Lorsqu’il est question de profils de saveur, j’utilise souvent la même approche. Les rudiments sont évidemment importants : sucré, salé, amer, etc. Cependant, j’ajoute toujours du chili à mes recettes, non pas pour les rendre épicées, mais pour leur donner un petit quelque chose en plus. Selon moi, son arôme est souvent négligé et il permet vraiment d’équilibrer les saveurs d’un plat. Il en va de même pour les anchois. Je ne mentionne pas souvent cet ingrédient parce qu’il fait réagir certaines personnes avec dégoût vu sa réputation, mais il contribue énormément à l’assaisonnement des brassicacées ou des alliacées. On les perçoit à peine, mais ils possèdent également ce petit quelque chose en plus qui rehausse le goût. Ils sont délicieux avec l’agneau et le veau.

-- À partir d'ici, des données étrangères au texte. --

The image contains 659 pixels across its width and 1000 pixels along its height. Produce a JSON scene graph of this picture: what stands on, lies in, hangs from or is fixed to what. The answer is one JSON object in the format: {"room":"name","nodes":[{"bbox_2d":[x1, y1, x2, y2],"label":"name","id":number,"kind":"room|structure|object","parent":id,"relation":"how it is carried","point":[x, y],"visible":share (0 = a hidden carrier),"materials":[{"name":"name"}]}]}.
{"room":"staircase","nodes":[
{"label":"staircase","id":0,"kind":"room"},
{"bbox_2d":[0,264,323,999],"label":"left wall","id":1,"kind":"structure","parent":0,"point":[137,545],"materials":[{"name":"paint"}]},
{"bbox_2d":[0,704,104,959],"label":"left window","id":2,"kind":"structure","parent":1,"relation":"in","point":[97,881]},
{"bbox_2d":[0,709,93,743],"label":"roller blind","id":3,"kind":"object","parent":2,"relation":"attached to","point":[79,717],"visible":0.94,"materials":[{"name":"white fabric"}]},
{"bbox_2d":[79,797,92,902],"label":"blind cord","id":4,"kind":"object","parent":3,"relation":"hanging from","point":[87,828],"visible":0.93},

Tout peut arriver lorsqu’il est question de menus. En fin de compte, les mets doivent offrir les caractéristiques « Big Mac ». À part le fait qu’il est mauvais pour la santé, ce plat est parfaitement équilibré. Bien sûr, il a été créé par des scientifiques, mais son profil de saveur le rend irrésistible. C’est ce que je recherche avec mes plats : l’irrésistibilité. 

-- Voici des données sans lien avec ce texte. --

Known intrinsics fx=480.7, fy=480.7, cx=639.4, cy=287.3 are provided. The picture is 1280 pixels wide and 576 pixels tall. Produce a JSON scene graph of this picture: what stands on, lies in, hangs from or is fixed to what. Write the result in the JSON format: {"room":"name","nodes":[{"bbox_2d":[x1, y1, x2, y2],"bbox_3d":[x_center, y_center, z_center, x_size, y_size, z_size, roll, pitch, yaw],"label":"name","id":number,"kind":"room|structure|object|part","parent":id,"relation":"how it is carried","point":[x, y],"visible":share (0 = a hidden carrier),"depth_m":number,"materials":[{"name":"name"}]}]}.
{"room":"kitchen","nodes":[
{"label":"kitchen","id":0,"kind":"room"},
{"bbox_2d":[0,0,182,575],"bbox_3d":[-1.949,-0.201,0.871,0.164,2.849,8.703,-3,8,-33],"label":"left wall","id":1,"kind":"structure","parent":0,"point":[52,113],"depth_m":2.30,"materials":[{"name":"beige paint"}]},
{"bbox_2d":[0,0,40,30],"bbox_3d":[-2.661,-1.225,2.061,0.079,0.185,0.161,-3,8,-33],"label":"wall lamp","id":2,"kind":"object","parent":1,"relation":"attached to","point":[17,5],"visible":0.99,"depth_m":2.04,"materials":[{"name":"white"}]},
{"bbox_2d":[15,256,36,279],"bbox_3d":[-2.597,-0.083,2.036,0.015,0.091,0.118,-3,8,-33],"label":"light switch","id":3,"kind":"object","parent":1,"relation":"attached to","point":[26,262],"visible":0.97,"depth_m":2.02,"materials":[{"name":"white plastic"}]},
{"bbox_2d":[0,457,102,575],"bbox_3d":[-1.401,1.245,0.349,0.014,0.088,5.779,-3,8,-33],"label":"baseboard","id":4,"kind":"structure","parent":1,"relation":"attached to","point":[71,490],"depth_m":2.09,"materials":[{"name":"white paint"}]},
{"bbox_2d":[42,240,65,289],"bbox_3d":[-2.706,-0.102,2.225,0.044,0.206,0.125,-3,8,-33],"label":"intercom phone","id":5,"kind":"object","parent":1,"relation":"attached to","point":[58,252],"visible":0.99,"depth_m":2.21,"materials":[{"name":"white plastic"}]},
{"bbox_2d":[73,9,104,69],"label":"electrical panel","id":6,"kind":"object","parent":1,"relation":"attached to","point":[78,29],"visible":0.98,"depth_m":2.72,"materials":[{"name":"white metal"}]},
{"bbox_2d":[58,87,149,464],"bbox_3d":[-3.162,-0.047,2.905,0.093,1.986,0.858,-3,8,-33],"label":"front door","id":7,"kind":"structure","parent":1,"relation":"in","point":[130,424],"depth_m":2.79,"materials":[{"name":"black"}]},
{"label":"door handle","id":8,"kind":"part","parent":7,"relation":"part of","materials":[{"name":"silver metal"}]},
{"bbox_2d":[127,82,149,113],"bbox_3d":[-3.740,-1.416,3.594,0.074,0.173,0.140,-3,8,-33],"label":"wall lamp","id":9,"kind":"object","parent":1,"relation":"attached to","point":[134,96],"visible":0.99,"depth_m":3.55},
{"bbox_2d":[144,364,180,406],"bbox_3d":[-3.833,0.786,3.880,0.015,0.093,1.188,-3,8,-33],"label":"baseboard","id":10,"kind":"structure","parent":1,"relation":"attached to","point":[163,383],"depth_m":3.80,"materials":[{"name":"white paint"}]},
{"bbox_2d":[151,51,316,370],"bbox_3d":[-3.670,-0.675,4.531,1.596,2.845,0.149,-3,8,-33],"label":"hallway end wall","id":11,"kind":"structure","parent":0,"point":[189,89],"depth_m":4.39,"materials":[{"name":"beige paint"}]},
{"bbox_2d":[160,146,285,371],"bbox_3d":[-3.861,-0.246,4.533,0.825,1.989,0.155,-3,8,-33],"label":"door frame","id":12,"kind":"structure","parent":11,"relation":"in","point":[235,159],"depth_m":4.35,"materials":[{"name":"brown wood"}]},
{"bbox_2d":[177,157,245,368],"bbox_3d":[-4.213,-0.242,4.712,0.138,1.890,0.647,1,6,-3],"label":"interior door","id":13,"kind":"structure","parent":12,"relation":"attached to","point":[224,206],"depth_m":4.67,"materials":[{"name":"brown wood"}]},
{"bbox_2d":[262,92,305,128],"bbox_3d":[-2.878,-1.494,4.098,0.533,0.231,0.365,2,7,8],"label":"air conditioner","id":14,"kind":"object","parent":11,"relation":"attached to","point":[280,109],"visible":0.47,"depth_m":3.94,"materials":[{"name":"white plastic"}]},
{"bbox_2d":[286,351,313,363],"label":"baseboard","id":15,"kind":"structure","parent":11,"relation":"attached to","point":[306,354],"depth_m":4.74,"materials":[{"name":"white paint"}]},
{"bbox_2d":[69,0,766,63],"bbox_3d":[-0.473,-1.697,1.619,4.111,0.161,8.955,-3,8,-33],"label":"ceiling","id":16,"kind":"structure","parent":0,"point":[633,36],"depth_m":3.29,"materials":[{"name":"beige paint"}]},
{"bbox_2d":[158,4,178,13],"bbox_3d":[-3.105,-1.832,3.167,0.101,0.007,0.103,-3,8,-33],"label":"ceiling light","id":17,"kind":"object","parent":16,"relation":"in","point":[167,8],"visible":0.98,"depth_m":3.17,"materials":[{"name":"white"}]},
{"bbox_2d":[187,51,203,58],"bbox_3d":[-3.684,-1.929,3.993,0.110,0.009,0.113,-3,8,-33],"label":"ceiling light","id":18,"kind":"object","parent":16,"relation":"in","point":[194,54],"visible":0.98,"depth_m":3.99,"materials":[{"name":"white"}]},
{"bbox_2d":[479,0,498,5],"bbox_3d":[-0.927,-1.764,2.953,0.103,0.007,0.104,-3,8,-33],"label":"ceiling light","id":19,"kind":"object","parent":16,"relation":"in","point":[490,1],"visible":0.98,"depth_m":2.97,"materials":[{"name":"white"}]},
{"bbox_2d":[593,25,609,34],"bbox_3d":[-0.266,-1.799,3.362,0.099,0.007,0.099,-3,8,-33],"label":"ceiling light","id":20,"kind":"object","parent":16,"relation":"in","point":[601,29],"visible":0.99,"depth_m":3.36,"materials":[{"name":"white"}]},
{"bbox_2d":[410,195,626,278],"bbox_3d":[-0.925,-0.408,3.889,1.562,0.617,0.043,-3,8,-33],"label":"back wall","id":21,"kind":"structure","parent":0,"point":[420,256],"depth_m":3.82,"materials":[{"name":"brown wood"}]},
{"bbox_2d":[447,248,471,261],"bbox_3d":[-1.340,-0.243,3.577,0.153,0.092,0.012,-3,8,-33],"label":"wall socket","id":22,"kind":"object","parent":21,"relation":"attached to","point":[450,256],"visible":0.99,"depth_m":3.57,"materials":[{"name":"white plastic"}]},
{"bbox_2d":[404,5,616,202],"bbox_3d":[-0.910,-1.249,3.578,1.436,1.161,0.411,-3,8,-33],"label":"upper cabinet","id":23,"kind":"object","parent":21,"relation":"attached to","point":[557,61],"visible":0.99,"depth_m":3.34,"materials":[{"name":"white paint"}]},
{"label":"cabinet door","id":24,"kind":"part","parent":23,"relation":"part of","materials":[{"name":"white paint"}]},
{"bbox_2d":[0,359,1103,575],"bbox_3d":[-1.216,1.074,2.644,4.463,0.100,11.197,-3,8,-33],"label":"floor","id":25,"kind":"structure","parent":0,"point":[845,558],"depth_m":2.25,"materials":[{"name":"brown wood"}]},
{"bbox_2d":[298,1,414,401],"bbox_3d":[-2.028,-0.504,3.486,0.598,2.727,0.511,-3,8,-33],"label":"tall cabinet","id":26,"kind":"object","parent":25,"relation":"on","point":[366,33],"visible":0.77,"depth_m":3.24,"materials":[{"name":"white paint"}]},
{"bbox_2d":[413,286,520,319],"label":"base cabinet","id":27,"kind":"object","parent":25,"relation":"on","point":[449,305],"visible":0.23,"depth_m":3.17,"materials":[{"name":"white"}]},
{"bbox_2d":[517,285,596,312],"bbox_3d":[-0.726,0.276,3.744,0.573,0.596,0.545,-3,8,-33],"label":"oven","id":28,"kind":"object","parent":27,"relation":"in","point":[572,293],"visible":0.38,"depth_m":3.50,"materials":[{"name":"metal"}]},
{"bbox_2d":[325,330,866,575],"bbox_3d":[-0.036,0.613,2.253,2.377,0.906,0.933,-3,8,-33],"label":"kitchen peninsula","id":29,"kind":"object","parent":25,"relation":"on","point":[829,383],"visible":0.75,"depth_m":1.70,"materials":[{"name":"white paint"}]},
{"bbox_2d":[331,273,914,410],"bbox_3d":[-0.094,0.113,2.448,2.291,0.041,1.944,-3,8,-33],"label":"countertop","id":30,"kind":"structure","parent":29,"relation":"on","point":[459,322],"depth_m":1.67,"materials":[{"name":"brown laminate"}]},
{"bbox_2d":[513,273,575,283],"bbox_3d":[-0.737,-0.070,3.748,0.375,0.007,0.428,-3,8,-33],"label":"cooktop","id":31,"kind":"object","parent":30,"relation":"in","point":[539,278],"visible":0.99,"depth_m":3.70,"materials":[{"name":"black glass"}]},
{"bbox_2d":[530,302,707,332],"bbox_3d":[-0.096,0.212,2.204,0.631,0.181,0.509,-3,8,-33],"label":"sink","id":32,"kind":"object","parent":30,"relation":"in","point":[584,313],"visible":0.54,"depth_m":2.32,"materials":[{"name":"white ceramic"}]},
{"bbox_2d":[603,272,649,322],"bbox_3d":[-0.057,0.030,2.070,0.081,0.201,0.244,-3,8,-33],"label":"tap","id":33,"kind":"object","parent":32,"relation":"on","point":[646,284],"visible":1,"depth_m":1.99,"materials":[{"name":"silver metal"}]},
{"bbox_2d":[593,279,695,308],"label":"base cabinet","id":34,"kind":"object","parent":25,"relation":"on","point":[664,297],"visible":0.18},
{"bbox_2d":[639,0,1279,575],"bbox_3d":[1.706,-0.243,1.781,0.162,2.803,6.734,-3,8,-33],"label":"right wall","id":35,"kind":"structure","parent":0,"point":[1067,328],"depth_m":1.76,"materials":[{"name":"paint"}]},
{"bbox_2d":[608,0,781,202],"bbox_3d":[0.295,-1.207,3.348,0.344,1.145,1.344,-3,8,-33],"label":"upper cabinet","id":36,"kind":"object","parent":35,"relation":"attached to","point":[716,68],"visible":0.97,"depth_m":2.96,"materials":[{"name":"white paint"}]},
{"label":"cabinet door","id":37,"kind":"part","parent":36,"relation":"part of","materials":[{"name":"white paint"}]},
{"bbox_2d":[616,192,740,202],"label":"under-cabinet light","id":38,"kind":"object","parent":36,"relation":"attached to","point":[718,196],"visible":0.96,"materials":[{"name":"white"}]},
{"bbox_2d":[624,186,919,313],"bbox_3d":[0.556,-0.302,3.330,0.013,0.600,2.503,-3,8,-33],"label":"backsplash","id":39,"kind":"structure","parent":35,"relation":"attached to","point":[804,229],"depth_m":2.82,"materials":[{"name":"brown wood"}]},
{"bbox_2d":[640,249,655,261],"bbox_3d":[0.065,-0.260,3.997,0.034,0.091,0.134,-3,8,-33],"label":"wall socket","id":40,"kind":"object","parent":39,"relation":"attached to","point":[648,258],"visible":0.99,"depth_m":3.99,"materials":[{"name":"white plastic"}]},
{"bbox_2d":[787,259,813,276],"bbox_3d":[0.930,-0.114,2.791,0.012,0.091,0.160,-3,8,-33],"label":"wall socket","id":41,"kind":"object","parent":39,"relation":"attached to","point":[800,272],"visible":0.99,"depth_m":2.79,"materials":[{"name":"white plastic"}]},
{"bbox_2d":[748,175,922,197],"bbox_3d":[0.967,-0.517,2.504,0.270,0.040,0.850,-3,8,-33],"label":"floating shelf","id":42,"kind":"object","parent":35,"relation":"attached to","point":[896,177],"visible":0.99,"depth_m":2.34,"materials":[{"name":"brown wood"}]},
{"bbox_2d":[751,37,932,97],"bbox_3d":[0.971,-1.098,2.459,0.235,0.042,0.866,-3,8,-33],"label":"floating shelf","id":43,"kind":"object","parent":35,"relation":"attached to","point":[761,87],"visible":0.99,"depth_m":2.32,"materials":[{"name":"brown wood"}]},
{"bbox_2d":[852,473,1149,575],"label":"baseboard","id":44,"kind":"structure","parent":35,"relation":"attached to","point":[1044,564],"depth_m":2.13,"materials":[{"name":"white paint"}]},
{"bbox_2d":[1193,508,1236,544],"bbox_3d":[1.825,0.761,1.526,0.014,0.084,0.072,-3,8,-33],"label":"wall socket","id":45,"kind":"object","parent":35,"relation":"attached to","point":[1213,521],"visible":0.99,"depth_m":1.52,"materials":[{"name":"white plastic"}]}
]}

La Maison Publique sert non seulement des bières artisanales locales, mais se targue également d’utiliser des ingrédients locaux. Quelle est l’influence des changements de saisons et de conditions météorologiques du Canada sur vos menus?

Je tiens à m’approvisionner auprès de familles d’agriculteurs ou de pêcheurs écoresponsables. Ici, le sol est couvert de neige cinq mois par année. Je veux donc travailler avec des agriculteurs qui cultivent des légumes d’hiver, des pêcheurs qui ne peuvent pas prendre le large en raison du mauvais temps et des gens qui se lèvent pour aller nourrir leurs animaux. Il est très facile de décrocher le téléphone pour obtenir tout ce dont on a besoin. Il n’est toutefois pas évident d’avoir accès à plus de 40 fournisseurs à la fois.

Parmi les techniques de cuisson, créations de saveurs ou plats que vous aviez l’habitude d’utiliser au Royaume-Uni, qu’est-ce qui vous manque le plus?

Rien en particulier. J’ai passé d’excellents moments là-bas et je profite maintenant de mon retour au bercail. Si je devais choisir, précisons que j’ai élaboré les huîtres à la Marmite une fois revenu au Canada. Je suppose qu’il s’agit en quelque sorte d’un clin d’œil au Royaume-Uni.

Quels ingrédients seront à l’honneur à la Maison Publique cette année?

Nous servons beaucoup de légumes et au milieu de l’été, notre menu est semi-végétarien. Je n’aime pas suivre les tendances, elles vont et viennent. J’aime que notre menu reflète notre style. De nos jours, on peut pratiquement créer un concept de restaurant en moins de 10 minutes grâce aux médias sociaux. Mais sera-t-il toujours pertinent au bout de six mois? À la Maison Publique, nous cuisinons pour nos clients, car ce sont eux qui nous rendent visite tous les soirs. Je cherche avant tout à les rendre heureux. J’adore les huîtres, mais je n’en sers pas ici. Je les laisse aux experts.